I can reliably say that a robotic car will stop for unexpected objects in the roadway it detects with radar, visible and infrared light 100% of the time that it is physically possible, regardless of traffic, lighting or mood. What's your hit rate on that?

You're giving "human instinct" a whole lot of undeserved credit here.


The long tail..

Your car brakes. As hard as it can. Because - you know - there's a dove on the street. Or - god forbid. I have cats, so let me take a dog as an example - a bigger animal. Or a hare. Or - whatever. It might even _be_ a kid - see below for why. let's just say you avoid to hit - something.

You agree that this

- doesn't make sense all the time (You SAVED a hedgedog. Grats!)

- only works if the cars behind you (extrapolating: ALL other cars) handle just as quick and automatic as well? No 'rollout', you need to require it for each and every car if this should make sense.


> only works if the cars behind you (extrapolating: ALL other cars) handle just as quick and automatic as well? No 'rollout', you need to require it for each and every car if this should make sense.

Better a fender bender than a dead kid.

Human reaction time hovers at about .2 seconds, last I heard. Machines have much better reaction times. I would place far more trust in a self-braking car than in a human-braking car.

Furthermore, a machine is always watching the road. What percentage of the time do you think the average driver is watching the road, scanning for dangers, taking note of other cars and obstacles in the vicinity? I would wager that it's less than 60% of the time, though I admit that I don't have numbers to back that up.

> (You SAVED a hedgedog. Grats!)

Hitting animals can inflict significant damage to a car. Just putting that out there.


.2 is way to short. Only works when you're anticipating something and have all your muscles prepped for action. The realistic figure is 1 second for an attentative driver, a bit less if there is some signal ahead to anticipate the situation, way more if distracted by something (e.g. looking in the mirror for a lane change).

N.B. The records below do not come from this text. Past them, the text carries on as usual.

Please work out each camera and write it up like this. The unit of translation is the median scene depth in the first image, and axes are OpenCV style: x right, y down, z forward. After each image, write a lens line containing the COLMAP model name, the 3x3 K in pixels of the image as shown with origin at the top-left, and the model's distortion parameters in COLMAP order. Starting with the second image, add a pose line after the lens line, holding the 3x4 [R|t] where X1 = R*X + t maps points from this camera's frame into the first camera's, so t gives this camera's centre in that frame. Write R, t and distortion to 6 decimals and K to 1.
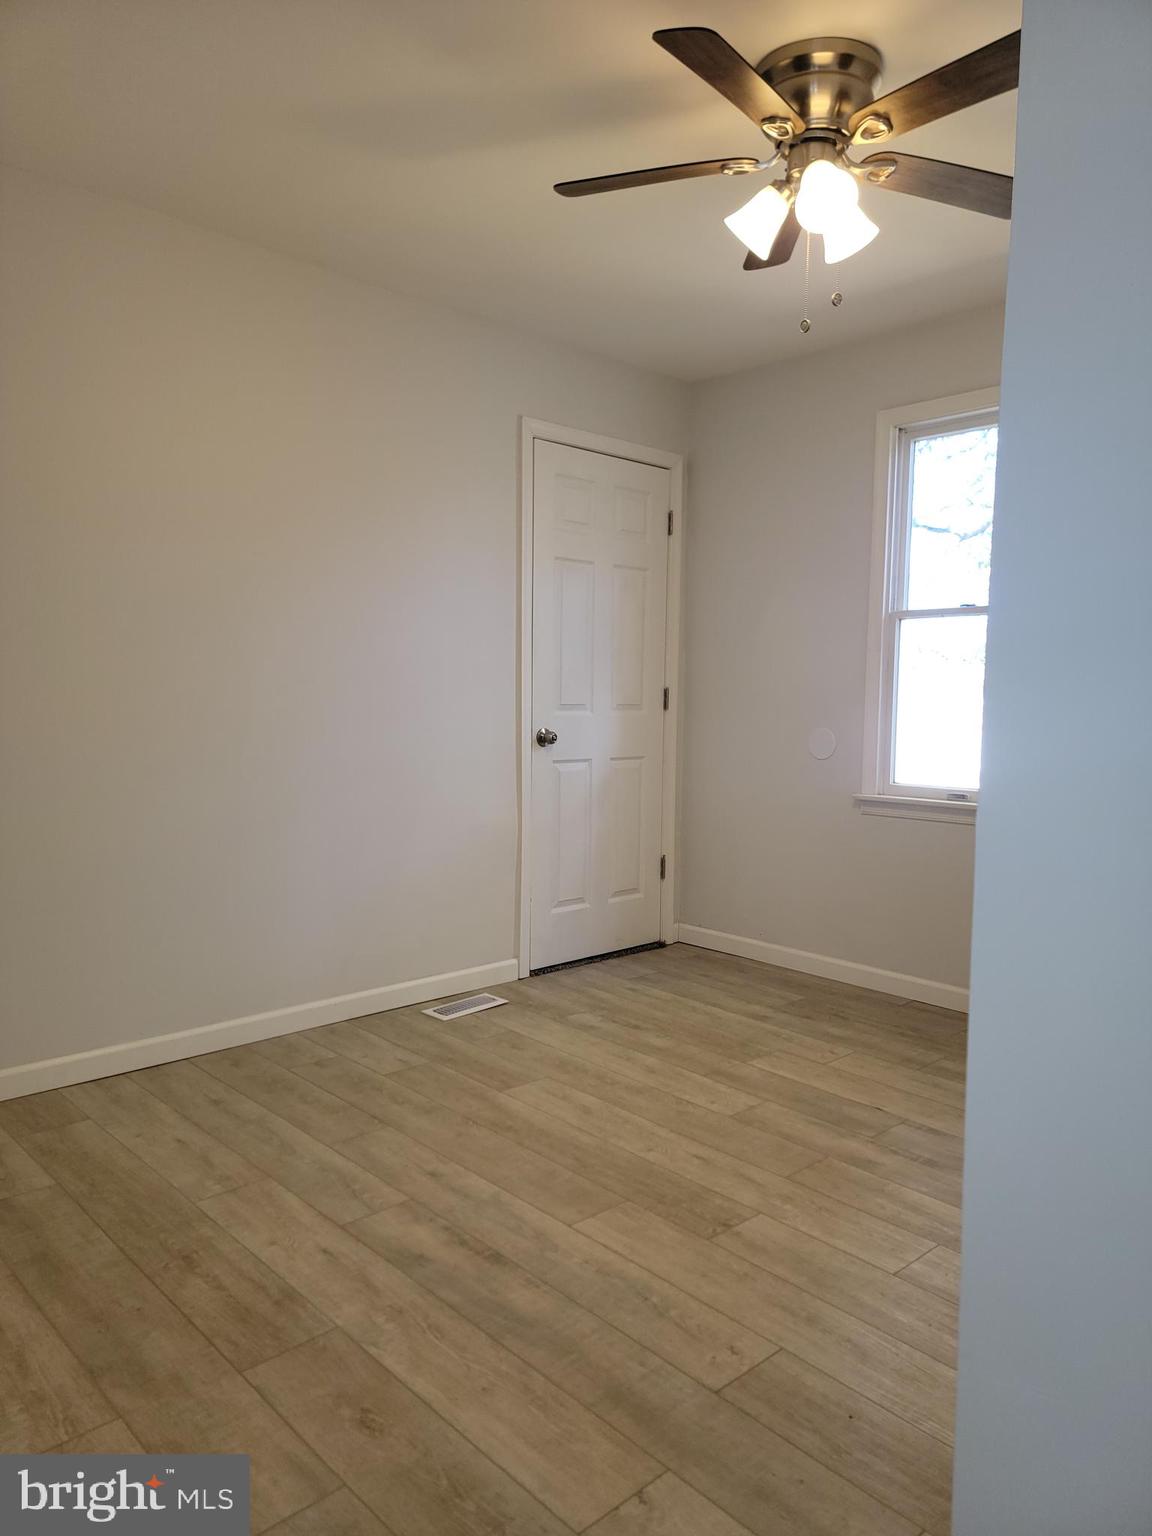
lens RADIAL K [[1058.2, 0, 576.0], [0, 1058.2, 768.0], [0, 0, 1]] dist [0.083684, -0.069225]
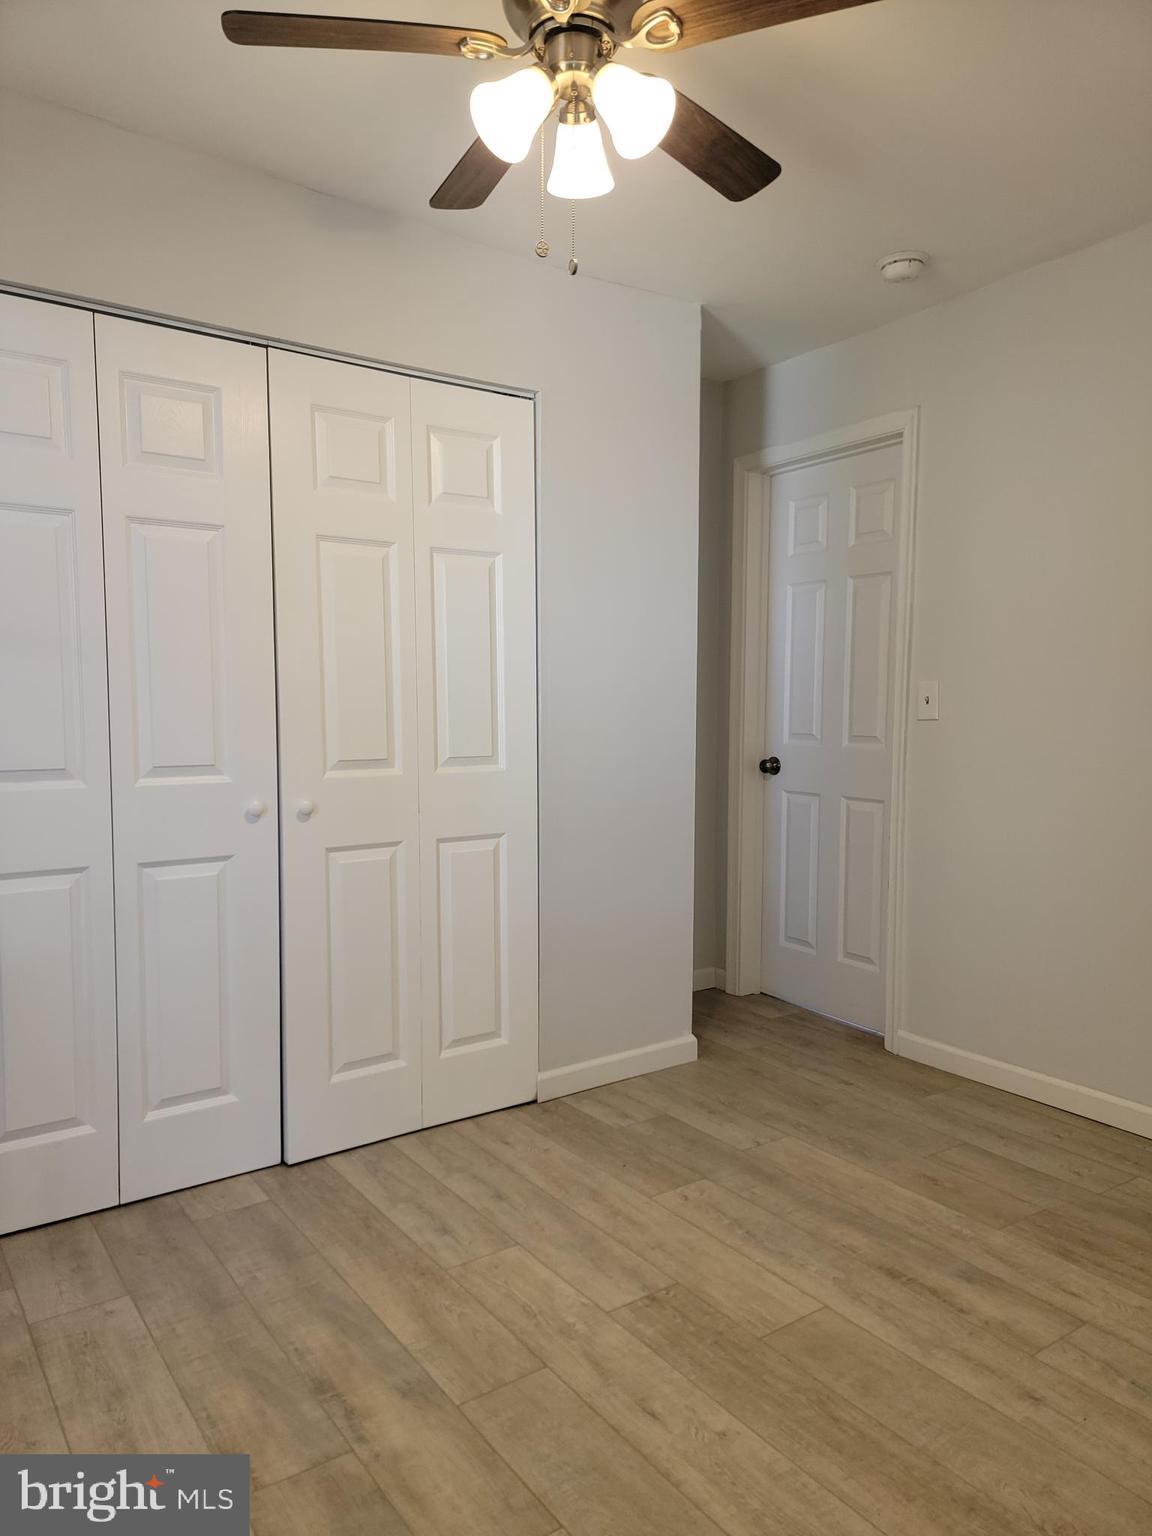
lens RADIAL K [[1058.2, 0, 576.0], [0, 1058.2, 768.0], [0, 0, 1]] dist [0.083684, -0.069225]
pose [[-0.990168, -0.027189, 0.137213, 0.095201], [-0.008767, 0.991062, 0.133115, -0.156314], [-0.139606, 0.130603, -0.981556, 1.949342]]
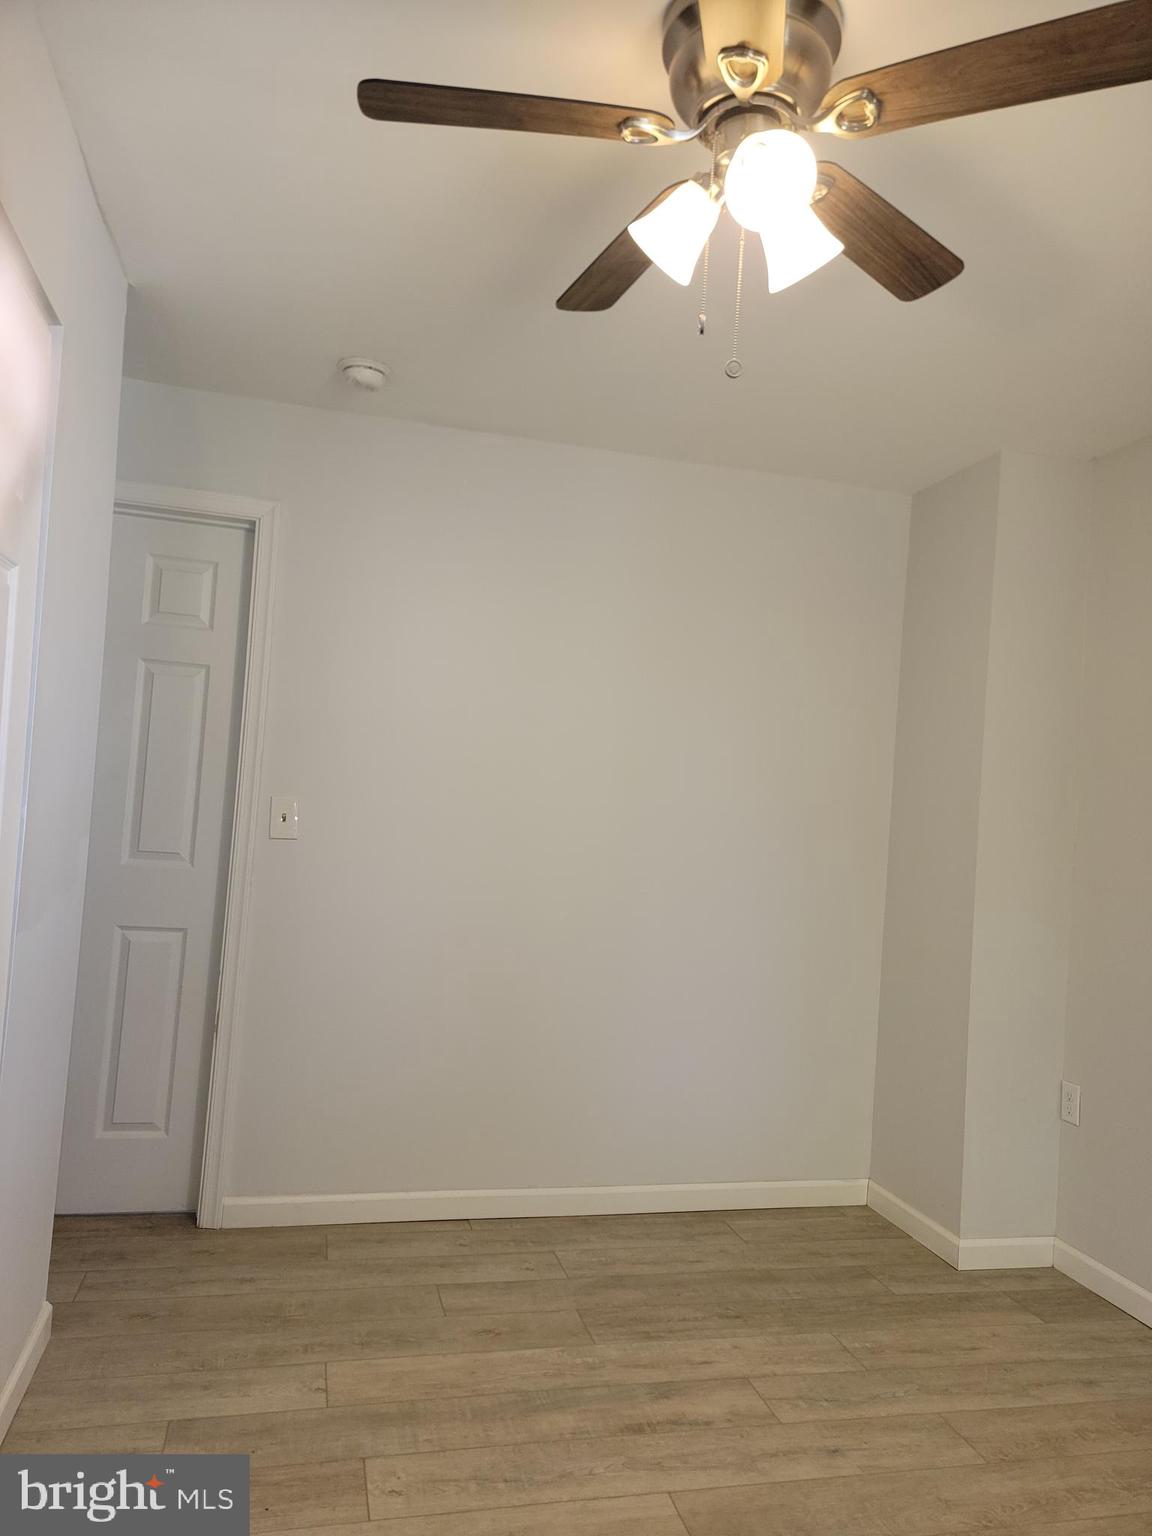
lens RADIAL K [[1058.2, 0, 576.0], [0, 1058.2, 768.0], [0, 0, 1]] dist [0.083684, -0.069225]
pose [[-0.478857, -0.089971, -0.873270, 0.891329], [-0.136163, 0.990308, -0.027364, -0.130802], [0.867269, 0.105803, -0.486467, 1.354925]]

And to further your point even more, machines are much better at keeping the required distance for safely stopping. Stressed-out/aggressive humans tend to tail-gate ...


Not at all. A human would brake as hard as they can; the computer could detect the object and begin braking soon enough to brake more smoothly.

A computer also wouldn't be going fast enough in the first place that its panic braking could reasonably cause a driver to hit it. Tailgating one would make it slow down. But no one ever claimed that robotic cars could save you from other drivers' errors; that's the whole point, they should be universal because drivers kill other people.